For the entries below, work out how many lines contain the string "yayılmasına" and write only the number.
[[ Given records, beginning ]]
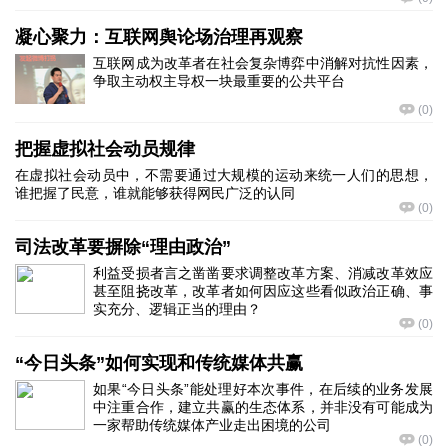
凝心聚力：互联网舆论场治理再观察
互联网成为改革者在社会复杂博弈中消解对抗性因素，
争取主动权主导权一块最重要的公共平台
(
0
)
把握虚拟社会动员规律
在虚拟社会动员中，不需要通过大规模的运动来统一人们的思想，
谁把握了民意，谁就能够获得网民广泛的认同
(
0
)
司法改革要摒除“理由政治”
利益受损者言之凿凿要求调整改革方案、消减改革效应
甚至阻挠改革，改革者如何因应这些看似政治正确、事
实充分、逻辑正当的理由？
(
0
)
“今日头条”如何实现和传统媒体共赢
如果“今日头条”能处理好本次事件，在后续的业务发展
中注重合作，建立共赢的生态体系，并非没有可能成为
一家帮助传统媒体产业走出困境的公司
(
0
)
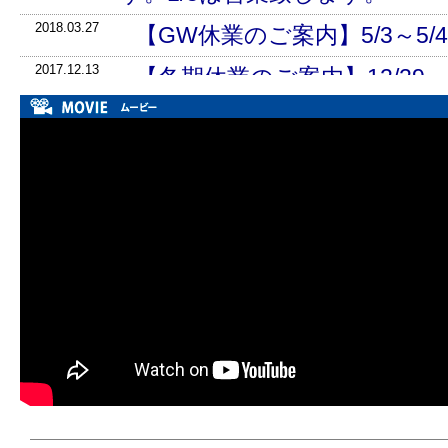
2018.03.27
【GW休業のご案内】5/3～5
2017.12.13
【冬期休業のご案内】12/29
す。
2017.04.14
【GW休業のご案内】5/3～5
5/6は営業致します。
2016.12.22
【冬期休業のご案内】12/29
す。
2016.08.08
【夏期休業のご案内】8/11～
す。
2016.07.11
文藝春秋／尾崎世界観「祐介
ました。
18歳の尾崎が最初に
2015.12.07
【冬期休業のご案内】12/29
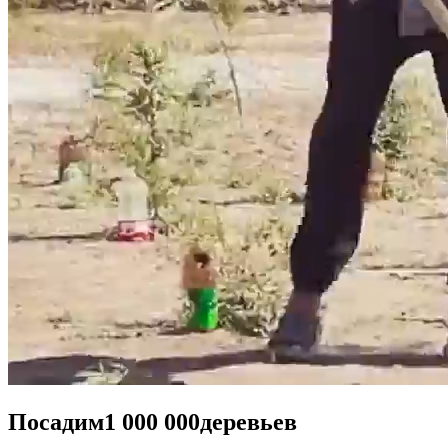
Посадим
1 000 000
деревьев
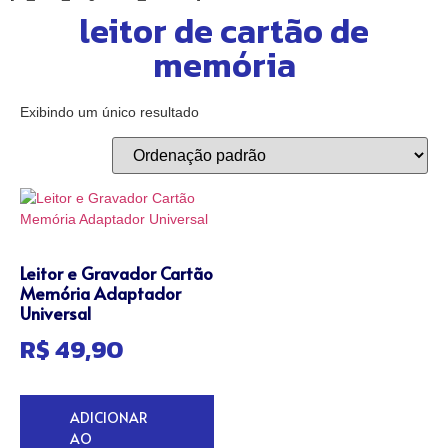
leitor de cartão de
memória
Exibindo um único resultado
Leitor e Gravador Cartão
Memória Adaptador
Universal
R$
49,90
ADICIONAR
AO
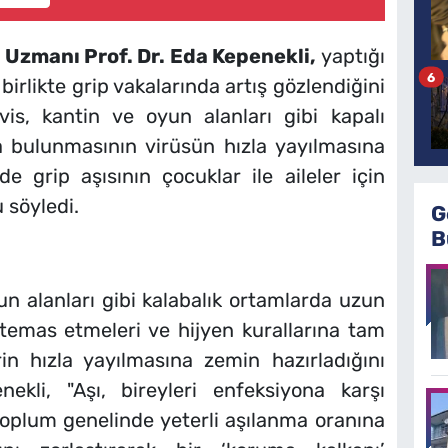
 Uzmanı Prof. Dr. Eda Kepenekli,
yaptığı
6
birlikte grip vakalarında artış gözlendiğini
rvis, kantin ve oyun alanları gibi kapalı
 bulunmasının virüsün hızla yayılmasına
grip aşısının çocuklar ile aileler için
 söyledi.
G
B
yun alanları gibi kalabalık ortamlarda uzun
 temas etmeleri ve hijyen kurallarına tam
in hızla yayılmasına zemin hazırladığını
ekli, "Aşı, bireyleri enfeksiyona karşı
oplum genelinde yeterli aşılanma oranına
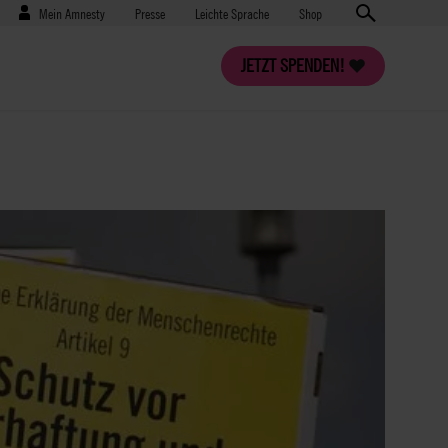
Benutzermenü
Presse
Mein Amnesty
Presse
Leichte Sprache
Shop
JETZT SPENDEN!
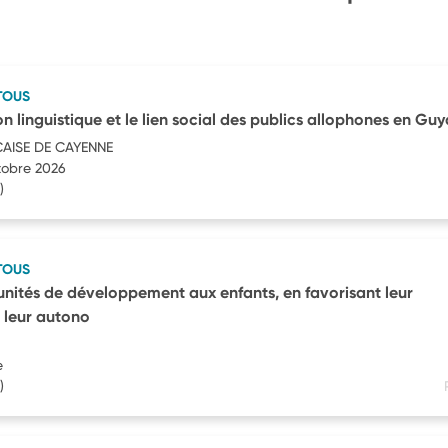
TOUS
ion linguistique et le lien social des publics allophones en Gu
AISE DE CAYENNE
tobre 2026
)
TOUS
tunités de développement aux enfants, en favorisant leur
 leur autono
e
)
[[ Given records, end ]]
_Expected answer:_ 2